Goldcorp: Environmental crimes
Canadian mining corporation and its criminal record in Guatemala
Radio Mundo Real
November 16, 2012
As part of the International Solidarity Mission organized by Friends of the Earth and the Transnational Institute in Guatemala and El Salvador, there follows an analysis of the Canadian corporation Goldcorp and its record of exploitation and divide of communities where it operates.
Goldcorp is the owner of the Marlin mine, which has been in San Miguel de Ixtahuacán municipality since 2005. In 2011 the mine produced over 380,000 ounces of gold with a profit of over $600 million.
The Guatemalan government authorized the exploitation of an area of 20 km2 for 25 years, of which it has so far exploited nearly 2 km2 with serious effects on the population of the region.

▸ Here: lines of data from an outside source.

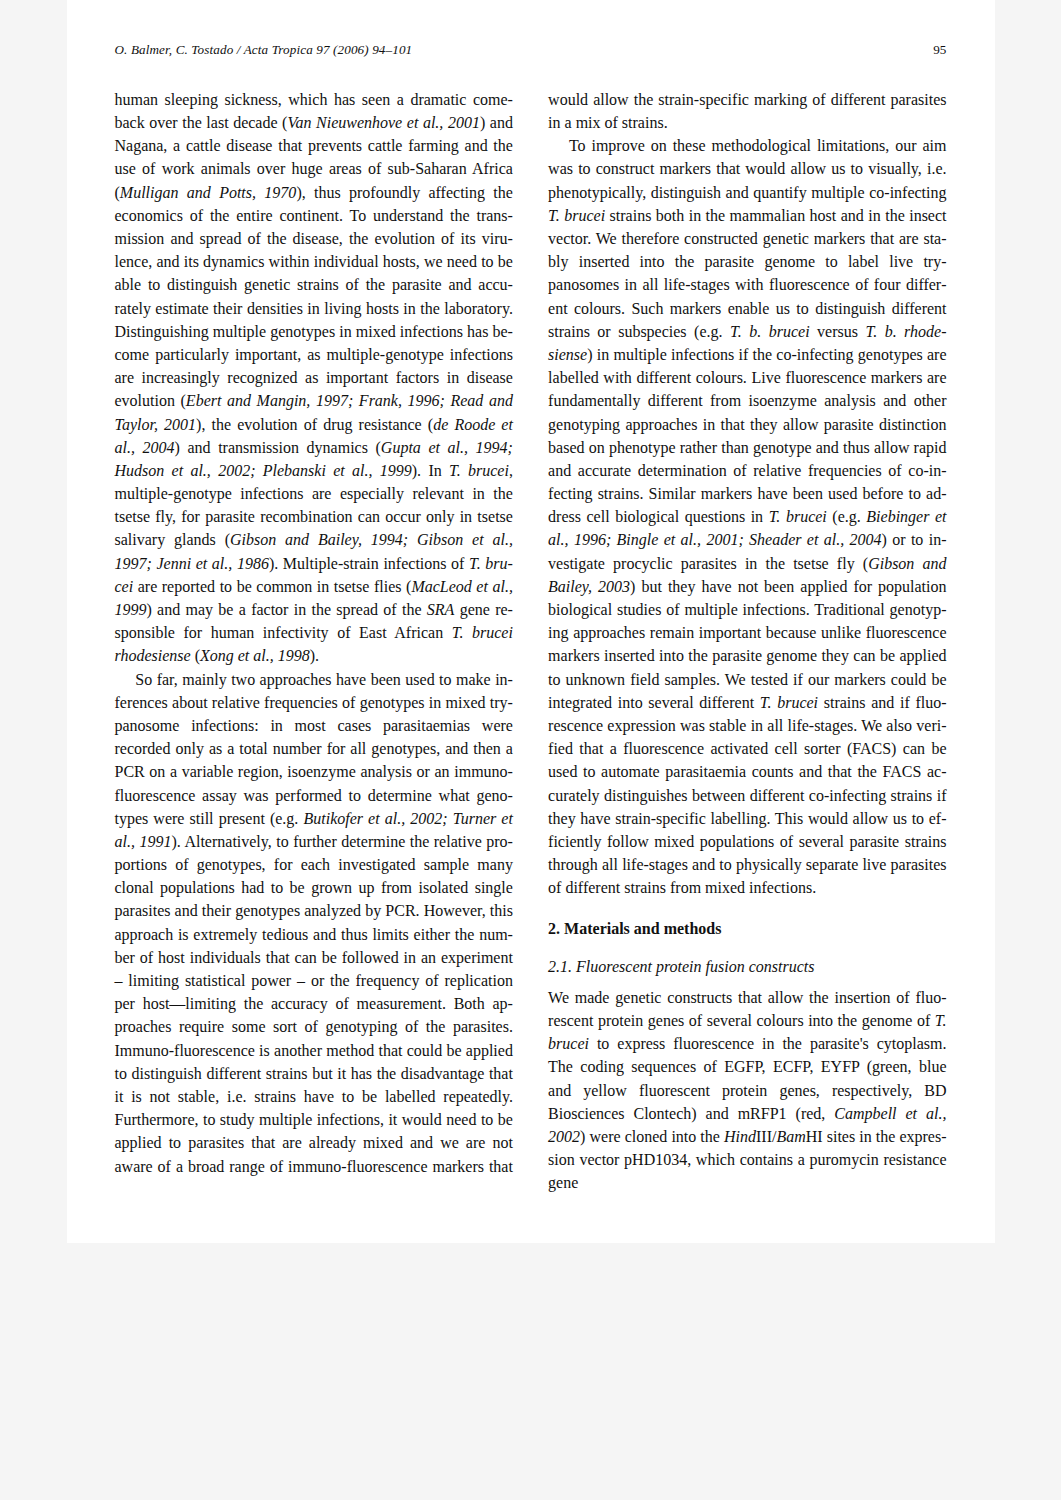O. Balmer, C. Tostado / Acta Tropica 97 (2006) 94–101 95
human sleeping sickness, which has seen a dramatic comeback over the last decade (Van Nieuwenhove et al., 2001) and Nagana, a cattle disease that prevents cattle farming and the use of work animals over huge areas of sub-Saharan Africa (Mulligan and Potts, 1970), thus profoundly affecting the economics of the entire continent. To understand the transmission and spread of the disease, the evolution of its virulence, and its dynamics within individual hosts, we need to be able to distinguish genetic strains of the parasite and accurately estimate their densities in living hosts in the laboratory. Distinguishing multiple genotypes in mixed infections has become particularly important, as multiple-genotype infections are increasingly recognized as important factors in disease evolution (Ebert and Mangin, 1997; Frank, 1996; Read and Taylor, 2001), the evolution of drug resistance (de Roode et al., 2004) and transmission dynamics (Gupta et al., 1994; Hudson et al., 2002; Plebanski et al., 1999). In T. brucei, multiple-genotype infections are especially relevant in the tsetse fly, for parasite recombination can occur only in tsetse salivary glands (Gibson and Bailey, 1994; Gibson et al., 1997; Jenni et al., 1986). Multiple-strain infections of T. brucei are reported to be common in tsetse flies (MacLeod et al., 1999) and may be a factor in the spread of the SRA gene responsible for human infectivity of East African T. brucei rhodesiense (Xong et al., 1998).
So far, mainly two approaches have been used to make inferences about relative frequencies of genotypes in mixed trypanosome infections: in most cases parasitaemias were recorded only as a total number for all genotypes, and then a PCR on a variable region, isoenzyme analysis or an immuno-fluorescence assay was performed to determine what genotypes were still present (e.g. Butikofer et al., 2002; Turner et al., 1991). Alternatively, to further determine the relative proportions of genotypes, for each investigated sample many clonal populations had to be grown up from isolated single parasites and their genotypes analyzed by PCR. However, this approach is extremely tedious and thus limits either the number of host individuals that can be followed in an experiment – limiting statistical power – or the frequency of replication per host—limiting the accuracy of measurement. Both approaches require some sort of genotyping of the parasites. Immuno-fluorescence is another method that could be applied to distinguish different strains but it has the disadvantage that it is not stable, i.e. strains have to be labelled repeatedly. Furthermore, to study multiple infections, it would need to be applied to parasites that are already mixed and we are not aware of a broad range of immuno-fluorescence markers that would allow the strain-specific marking of different parasites in a mix of strains.
To improve on these methodological limitations, our aim was to construct markers that would allow us to visually, i.e. phenotypically, distinguish and quantify multiple co-infecting T. brucei strains both in the mammalian host and in the insect vector. We therefore constructed genetic markers that are stably inserted into the parasite genome to label live trypanosomes in all life-stages with fluorescence of four different colours. Such markers enable us to distinguish different strains or subspecies (e.g. T. b. brucei versus T. b. rhodesiense) in multiple infections if the co-infecting genotypes are labelled with different colours. Live fluorescence markers are fundamentally different from isoenzyme analysis and other genotyping approaches in that they allow parasite distinction based on phenotype rather than genotype and thus allow rapid and accurate determination of relative frequencies of co-infecting strains. Similar markers have been used before to address cell biological questions in T. brucei (e.g. Biebinger et al., 1996; Bingle et al., 2001; Sheader et al., 2004) or to investigate procyclic parasites in the tsetse fly (Gibson and Bailey, 2003) but they have not been applied for population biological studies of multiple infections. Traditional genotyping approaches remain important because unlike fluorescence markers inserted into the parasite genome they can be applied to unknown field samples. We tested if our markers could be integrated into several different T. brucei strains and if fluorescence expression was stable in all life-stages. We also verified that a fluorescence activated cell sorter (FACS) can be used to automate parasitaemia counts and that the FACS accurately distinguishes between different co-infecting strains if they have strain-specific labelling. This would allow us to efficiently follow mixed populations of several parasite strains through all life-stages and to physically separate live parasites of different strains from mixed infections.
2. Materials and methods
2.1. Fluorescent protein fusion constructs
We made genetic constructs that allow the insertion of fluorescent protein genes of several colours into the genome of T. brucei to express fluorescence in the parasite's cytoplasm. The coding sequences of EGFP, ECFP, EYFP (green, blue and yellow fluorescent protein genes, respectively, BD Biosciences Clontech) and mRFP1 (red, Campbell et al., 2002) were cloned into the Hind III/Bam HI sites in the expression vector pHD1034, which contains a puromycin resistance gene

As a result of the installation of the company, the communities of San Miguel Ixtahuacán have suffered serious health damage, the pollution of water caused by sediments and the use of cyanide, the destruction of the territories and their homes as a result of the use of explosives to extract gold, the payment of low salaries to local workers and the need to migrate because of the danger they are exposed to.
The communities of the region have opposed the action of the mine for years. At first through community consultations, which were neither recognized by the government nor by the mine, and later by exposing the economic and ecological crimes before the local authorities, as well as national and international opinion tribunals by demanding the respect of ILO’s Convention 169.
However, the strong resistance and defense for life and nature, both for this and for future generations, has been criminalized and persecuted, with the complicity of the government of Guatemala, which signs laws in favour of transnational corporations and against the peoples’ rights.
The mining company “Montana Exploradora” (Goldcorp) has developed a series of programs of Corporate Social Responsibility that imply a minimum investment. They ignore the community process and have managed to divide the communities that used to reject them by even causing violence among the members of the community. The Guatemalan government has been complicit in these crimes by protecting the company and ignoring the communities’ demands.
The Canadian government is also responsible for human rights violations by allowing its corporations to act above the law and to seek to operate through Bilateral Investment Treaties or Free Trade Agreements.